UPMC Children’s Community Pediatrics in York and Spring Grove continue to see viral illnesses. They have seen some children that have developed ear infections as a secondary infection following the initial viral illness.
Often, ear infections do not develop until five to seven days after the initial viral symptoms. Signs of ear infection are trouble sleeping, fussiness, ear pain, prolonged fever for greater than three days, or a new fever after the fever had already resolved for a couple of days.
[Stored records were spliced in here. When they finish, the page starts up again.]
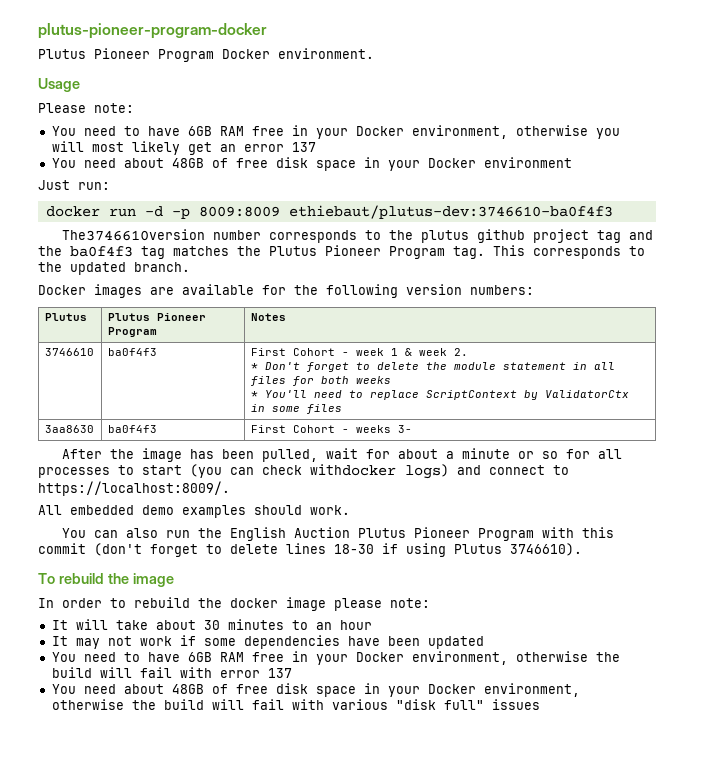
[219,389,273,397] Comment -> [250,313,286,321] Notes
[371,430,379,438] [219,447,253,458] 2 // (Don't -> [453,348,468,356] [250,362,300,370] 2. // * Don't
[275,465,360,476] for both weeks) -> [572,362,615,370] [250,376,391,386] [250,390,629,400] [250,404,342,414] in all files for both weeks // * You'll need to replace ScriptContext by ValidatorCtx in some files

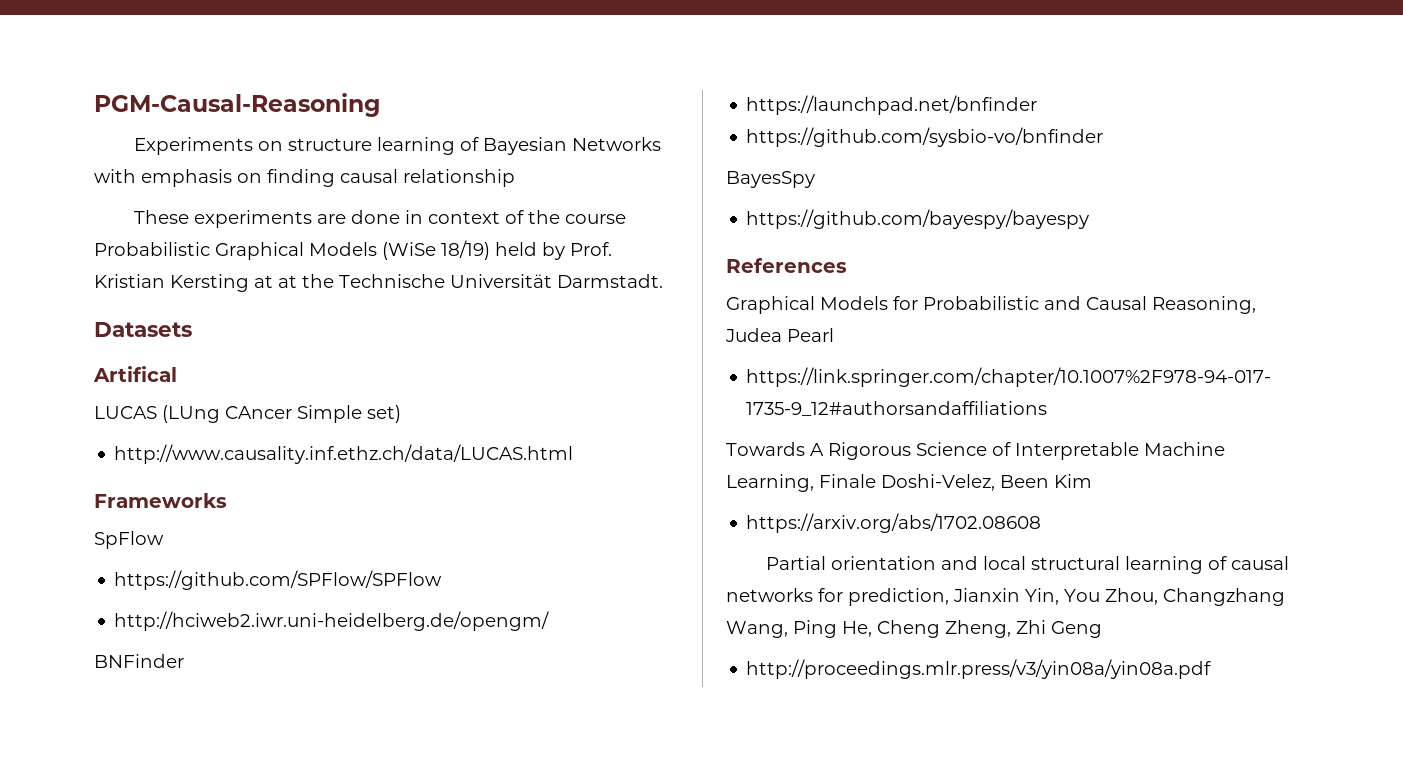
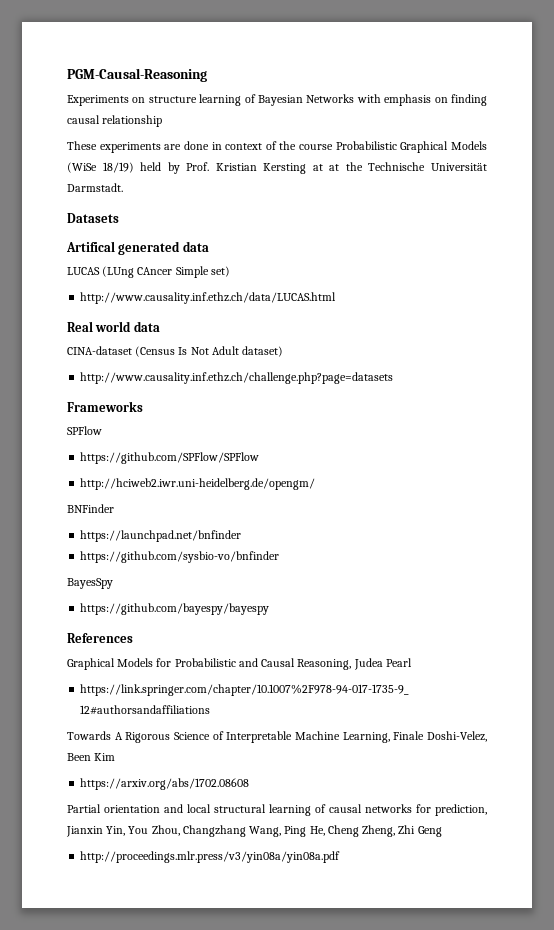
(177, 374) none -> [118,241,209,255] generated data
(574, 454) none -> [67,321,160,332] [67,346,284,357] [80,372,394,384] // Real world data // CINA-dataset (Census Is Not Adult dataset) // http://www.causality.inf.ethz.ch/challenge.php?page=datasets
[94,531,164,549] SpFlow -> [67,426,102,435] SPFlow

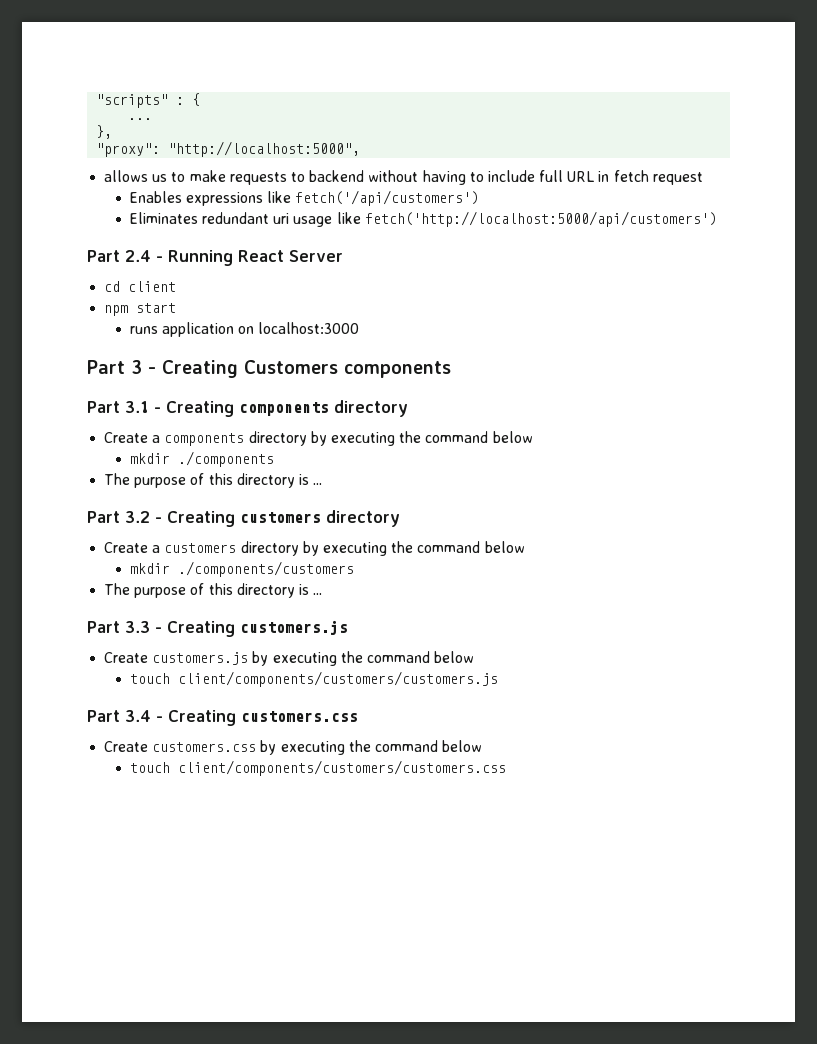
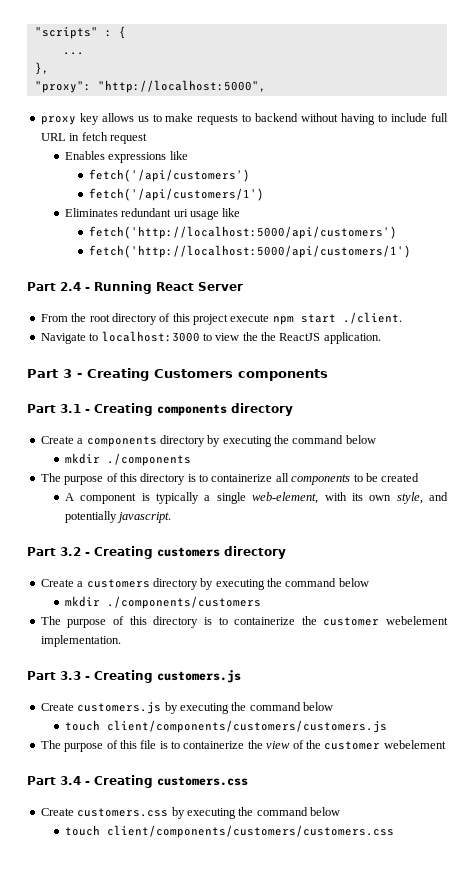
(361, 149) none -> [40,113,99,125] proxy key
(292, 197) none -> (188, 155) //
(480, 198) none -> [88,188,264,201] // fetch('/api/customers/1')
(361, 218) none -> (241, 212) //
(717, 219) none -> [88,245,411,258] // fetch('http://localhost:5000/api/customers/1')
[104,281,177,292] [104,303,177,316] [129,322,360,337] cd client // npm start // runs application on localhost:3000 -> [40,312,402,325] [40,331,381,344] From the root directory of this project execute npm start ./client. // Navigate to localhost:3000 to view the the ReactJS application.
[313,483,323,485] ... -> [199,473,420,485] [64,492,448,504] [64,511,172,523] to containerize all components to be created // A component is typically a single web-element, with its own style, and potentially javascript.
[313,593,323,595] ... -> [218,616,448,626] [40,635,121,647] to containerize the customer webelement implementation.
(498, 679) none -> [40,740,446,752] // The purpose of this file is to containerize the view of the customer webelement

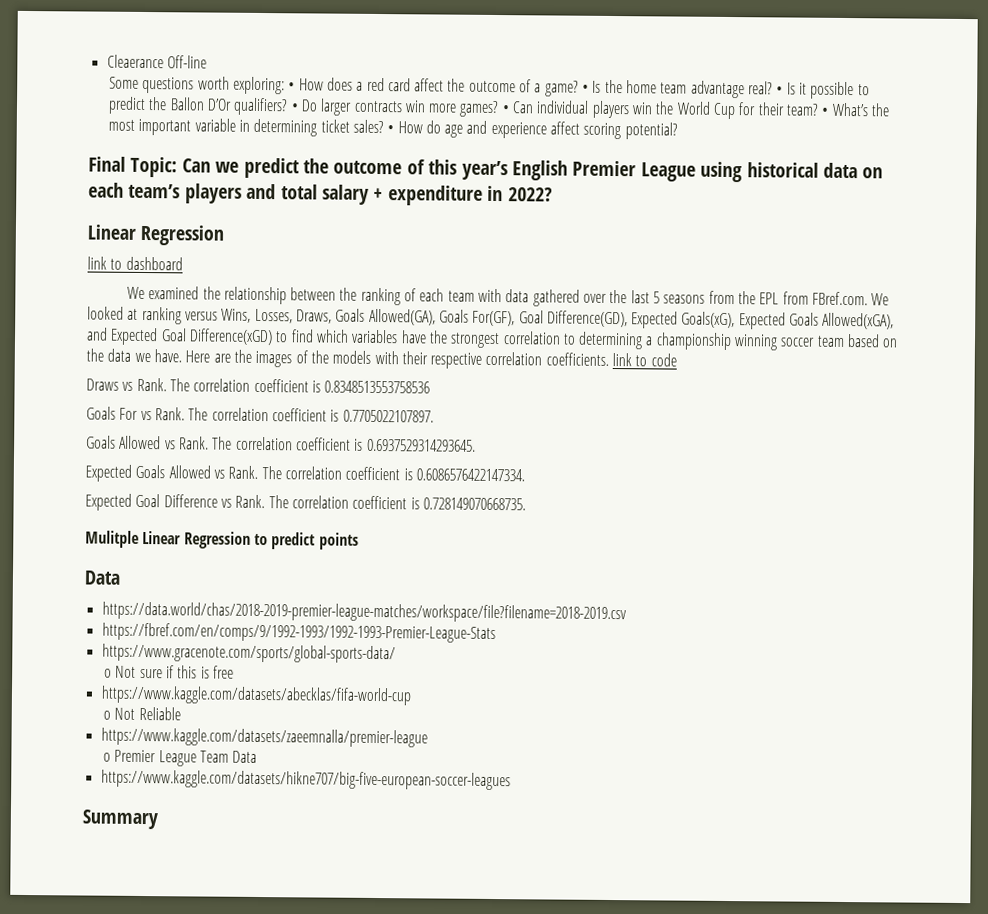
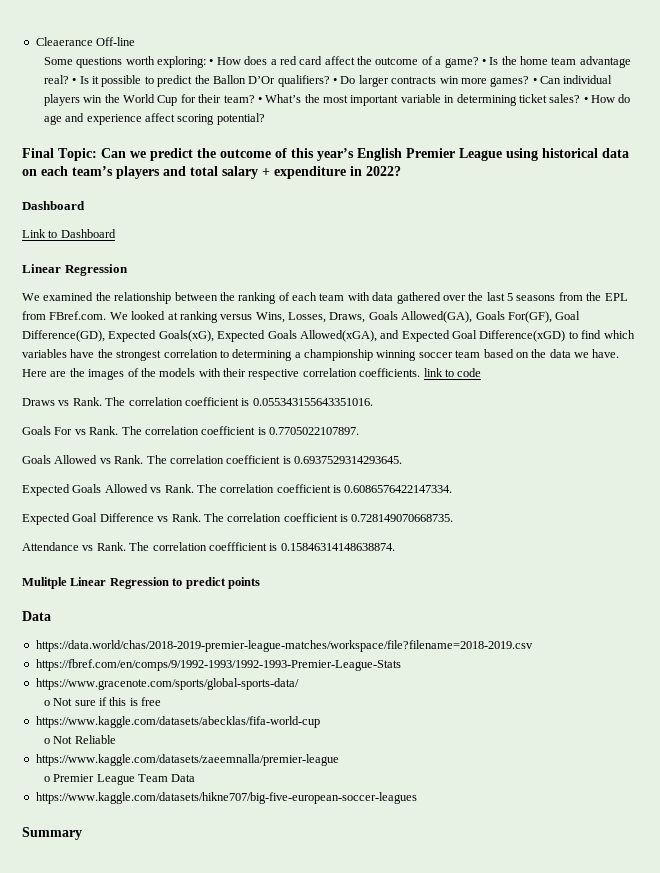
[87,224,225,246] [87,256,183,271] // Linear Regression // link to dashboard -> [22,201,85,210] [22,229,116,238] [22,264,128,276] // Dashboard // Link to Dashboard // Linear Regression
[324,380,431,394] 0.8348513553758536 -> [252,398,373,406] 0.055343155643351016.
(526, 504) none -> [22,542,395,551] // Attendance vs Rank. The correlation coeffficient is 0.15846314148638874.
If your child develops any of these symptoms, they should definitely be seen by their provider.
They are also continuing to see patients with allergy symptoms; runny nose, itchy nose and eyes, sneezing, nasal congestion, and sometimes an itchy or scratchy throat from the post-nasal drainage. Allergies should never cause a fever. And although some children feel a bit tired from their allergy symptoms, they should still be able to go to school and be active through the day. If your child appears ill, feverish and complaining of a sore throat, is eating less, or has a wet cough, this is not likely allergies, and you should take them to their medical provider. Most cases of allergic rhinitis respond well to over-the-counter antihistamines. Ask your doctor or medical provider which antihistamine would be best for your child.
This week, pediatricians at Penn State Health Children’s Hospital have seen a decline in patients with COVID-19, although there are still a few. They are seeing patients with summer colds and upper respiratory viruses.
Pediatricians at Penn State Health Medical Group locations in Cumberland County are seeing summer colds, viral sore throats, stomach bugs, tick bites, bug bites, poison ivy and swimmer’s ear.
The CVS MinuteClinic in York treated patients with tinea versicolor, which is a fungal skin infection, and ringworm.